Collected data
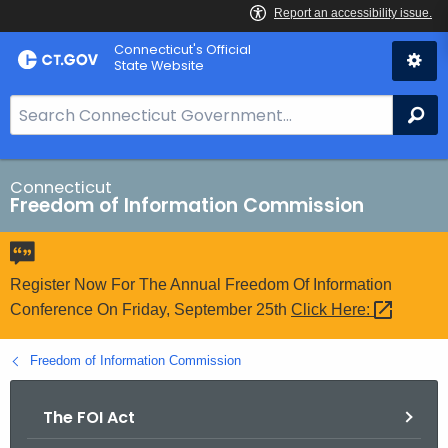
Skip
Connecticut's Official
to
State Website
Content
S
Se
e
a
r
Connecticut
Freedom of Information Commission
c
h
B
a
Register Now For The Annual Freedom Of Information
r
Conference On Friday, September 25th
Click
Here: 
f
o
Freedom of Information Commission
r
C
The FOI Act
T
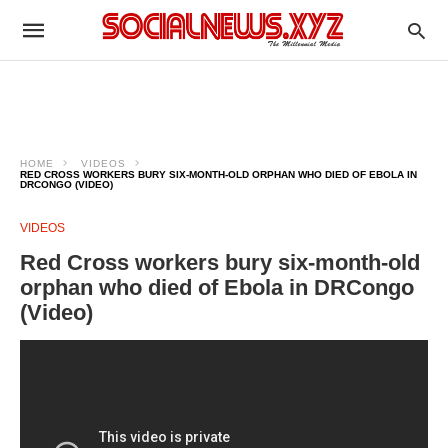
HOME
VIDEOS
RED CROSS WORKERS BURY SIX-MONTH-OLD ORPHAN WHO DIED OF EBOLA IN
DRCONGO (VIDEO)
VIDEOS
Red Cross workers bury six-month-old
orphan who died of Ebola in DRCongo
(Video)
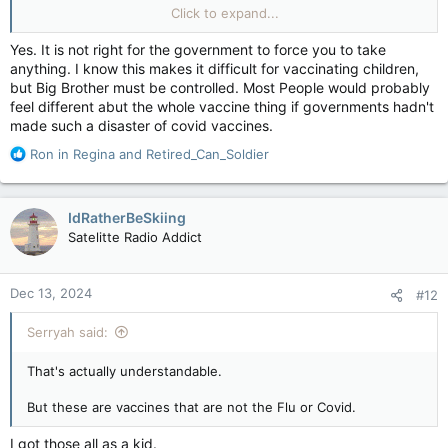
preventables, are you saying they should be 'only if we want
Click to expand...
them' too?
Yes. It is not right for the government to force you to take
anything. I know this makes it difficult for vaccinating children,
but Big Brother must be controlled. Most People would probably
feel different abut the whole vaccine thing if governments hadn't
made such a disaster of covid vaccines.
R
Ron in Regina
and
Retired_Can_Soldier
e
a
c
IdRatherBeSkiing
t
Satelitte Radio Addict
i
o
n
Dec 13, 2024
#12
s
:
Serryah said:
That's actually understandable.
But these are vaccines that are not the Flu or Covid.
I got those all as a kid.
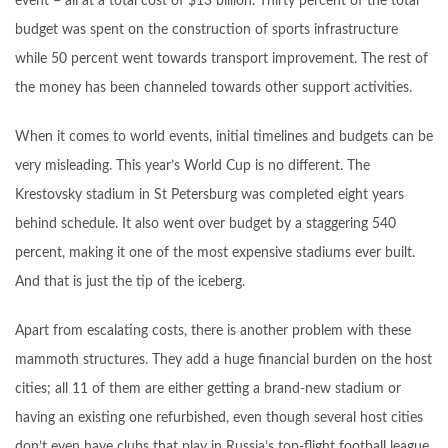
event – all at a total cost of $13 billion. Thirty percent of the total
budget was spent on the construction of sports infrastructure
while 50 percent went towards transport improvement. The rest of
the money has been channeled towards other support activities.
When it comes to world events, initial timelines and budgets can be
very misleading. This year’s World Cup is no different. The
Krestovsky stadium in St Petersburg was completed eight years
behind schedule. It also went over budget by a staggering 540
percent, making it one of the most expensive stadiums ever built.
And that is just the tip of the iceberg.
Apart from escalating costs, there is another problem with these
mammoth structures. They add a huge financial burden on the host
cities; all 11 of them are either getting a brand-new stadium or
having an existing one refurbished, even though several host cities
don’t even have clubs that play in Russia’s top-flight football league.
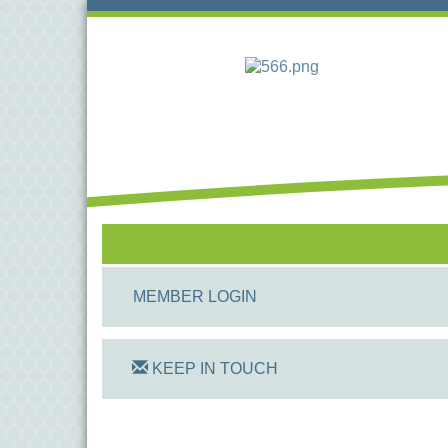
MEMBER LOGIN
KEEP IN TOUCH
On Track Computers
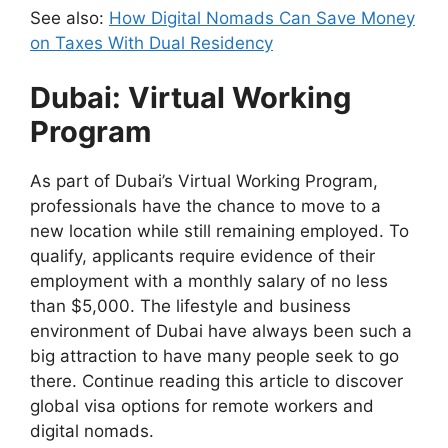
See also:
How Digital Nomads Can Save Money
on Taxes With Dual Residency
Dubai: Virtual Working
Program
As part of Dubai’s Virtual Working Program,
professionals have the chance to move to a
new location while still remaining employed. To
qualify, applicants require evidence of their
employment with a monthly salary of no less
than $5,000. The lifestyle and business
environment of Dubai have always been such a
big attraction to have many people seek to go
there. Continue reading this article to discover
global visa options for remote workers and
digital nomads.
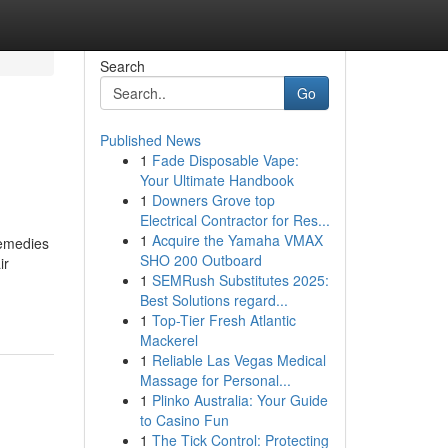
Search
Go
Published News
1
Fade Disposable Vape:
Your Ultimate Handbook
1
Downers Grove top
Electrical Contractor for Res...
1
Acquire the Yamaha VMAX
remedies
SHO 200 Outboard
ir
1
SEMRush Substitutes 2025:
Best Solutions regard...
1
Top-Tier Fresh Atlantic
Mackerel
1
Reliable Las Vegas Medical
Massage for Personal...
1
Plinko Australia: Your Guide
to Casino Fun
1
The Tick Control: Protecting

### PROBLEM DESCRIPTION
The lines to be transcribed are those from the first line of the data above through the line holding "I got those all as a kid.", inclusive; copy them exactly and only, leaving out the pictures.

### EXPECTED ANSWER
Skip
Connecticut's Official
to
State Website
Content
S
Se
e
a
r
Connecticut
Freedom of Information Commission
c
h
B
a
Register Now For The Annual Freedom Of Information
r
Conference On Friday, September 25th
Click
Here: 
f
o
Freedom of Information Commission
r
C
The FOI Act
T
HOME
VIDEOS
RED CROSS WORKERS BURY SIX-MONTH-OLD ORPHAN WHO DIED OF EBOLA IN
DRCONGO (VIDEO)
VIDEOS
Red Cross workers bury six-month-old
orphan who died of Ebola in DRCongo
(Video)
preventables, are you saying they should be 'only if we want
Click to expand...
them' too?
Yes. It is not right for the government to force you to take
anything. I know this makes it difficult for vaccinating children,
but Big Brother must be controlled. Most People would probably
feel different abut the whole vaccine thing if governments hadn't
made such a disaster of covid vaccines.
R
Ron in Regina
and
Retired_Can_Soldier
e
a
c
IdRatherBeSkiing
t
Satelitte Radio Addict
i
o
n
Dec 13, 2024
#12
s
:
Serryah said:
That's actually understandable.
But these are vaccines that are not the Flu or Covid.
I got those all as a kid.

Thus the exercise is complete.